#### Exercise passage:
·····

Too bad for him he doesn’t know much about investing psychology because that’s about the time the bursting bubble will just be getting started. He will be part of a sucker rally that will make some think that real estate is just starting back up before it collapses again. We see this in many investing models and is referred to as “head and shoulders”, “sucker rally”, “dead cat bounce”, “catching the falling knife”, and many other lovable phrases. The surprise here is how fast you can see it develop; we are just now getting over the phase where we say there is a”permanently high plateau“. Mike Shedlock recently informed us that we have crested the next location on the psychology of the bubble that Japan went through almost 15 years ago.
Just how accurate was that prediction? While we would all like to just get this over with, the reality is that the housing market moves at a glacial pace, this is going to take a while.
However, it is clear to see that the lending guidelines that are changing from a number of sides are the real clincher in this. The reason it takes so long is that there is a significant feedback loop that lenders need to go through. In addition, once the lenders reach a point of wiping away their collective cognitive dissonance on the whoel “market going down” thing, other sellers will have yet to accept it. There will be a time when motivated sellers will dominate the market, and that is when prices will quickly go down. In a true credit event scenario, there might be as much as a 10% per year correction in a given local area… especially SoCal where we have some of the most expensive real estate around, we’re just more vulnerable here to job loss, companies relocating for lower cost areas, and general consumer burnout. True, we have some of the most wealthy in the area, but if you take away the housing wealth, we’re decidedly poorer than we thought we were. The fact that our “wealth” is built on debt makes our situation as precarious as the Roaring 20′s.

·····

#### Information:

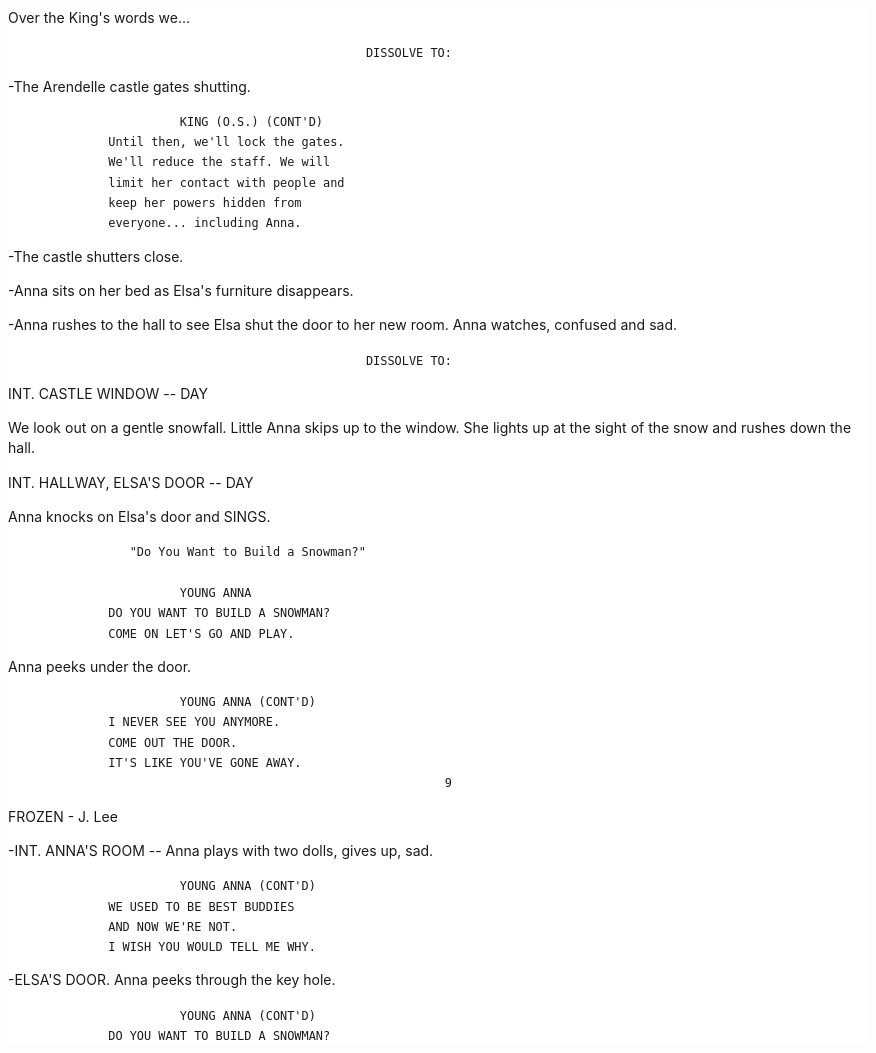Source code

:    Over the King's words we...

                                                      DISSOLVE TO:

   -The Arendelle castle gates shutting.

                            KING (O.S.) (CONT'D)
                  Until then, we'll lock the gates.
                  We'll reduce the staff. We will
                  limit her contact with people and
                  keep her powers hidden from
                  everyone... including Anna.

   -The castle shutters close.

   -Anna sits on her bed as Elsa's furniture disappears.

   -Anna rushes to the hall to see Elsa shut the door to her new
   room. Anna watches, confused and sad.

                                                      DISSOLVE TO:


   INT. CASTLE WINDOW -- DAY

   We look out on a gentle snowfall. Little Anna skips up to the
   window. She lights up at the sight of the snow and rushes
   down the hall.


   INT. HALLWAY, ELSA'S DOOR -- DAY

   Anna knocks on Elsa's door and SINGS.

                     "Do You Want to Build a Snowman?"

                            YOUNG ANNA
                  DO YOU WANT TO BUILD A SNOWMAN?
                  COME ON LET'S GO AND PLAY.

   Anna peeks under the door.

                            YOUNG ANNA (CONT'D)
                  I NEVER SEE YOU ANYMORE.
                  COME OUT THE DOOR.
                  IT'S LIKE YOU'VE GONE AWAY.
                                                                 9
FROZEN - J. Lee



   -INT. ANNA'S ROOM -- Anna plays with two dolls, gives up, sad.

                            YOUNG ANNA (CONT'D)
                  WE USED TO BE BEST BUDDIES
                  AND NOW WE'RE NOT.
                  I WISH YOU WOULD TELL ME WHY.

   -ELSA'S DOOR. Anna peeks through the key hole.

                            YOUNG ANNA (CONT'D)
                  DO YOU WANT TO BUILD A SNOWMAN?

·····

#### Instructions:
**1)** From the housing-bubble passage, return the stretch that begins at the words "Just how accurate" and stops after the words "take a while.", copied without any changes.
**2)** Carry the housing-bubble passage forward, starting after its final sentence.

#### Outputs for the tasks:
**1)**
Just how accurate was that prediction? While we would all like to just get this over with, the reality is that the housing market moves at a glacial pace, this is going to take a while.

**2)**
However, getting back to our original story, one must at least have raised eyebrows from the following facts:
1. The author has a hard time keeping facts straight. It appears that he meant 2007 in this statement:
Statistics, despite a cooling housing market, indicate a better-than-expected showing in 2006.
2. He is decidedly new to the area; returning from the land of sinking housing:
First started in May 2003, left to go to a newspaper in Denver and returned in July 2006.
3. The only “Experts” he quotes are in fact, real estate agents. What their predictive ability or history is suspect at best. When you ask a salesman how business is doing, if you find one that says terrible, he’s likely a poor salesman. This is why good salesmen make terrible predictors, and the same reason that Gary Watts called it so poorly last year.
4. The most telling statement is actually near the end:
New home builders in the valley, meanwhile, are “aggressively” managing their inventories, said Fred Bell, executive director of the Desert Chapter of the Building Industry Association.
I, for one am glad to hear people say that we’re in for a soft landing. It means we’re that much closer to the crash.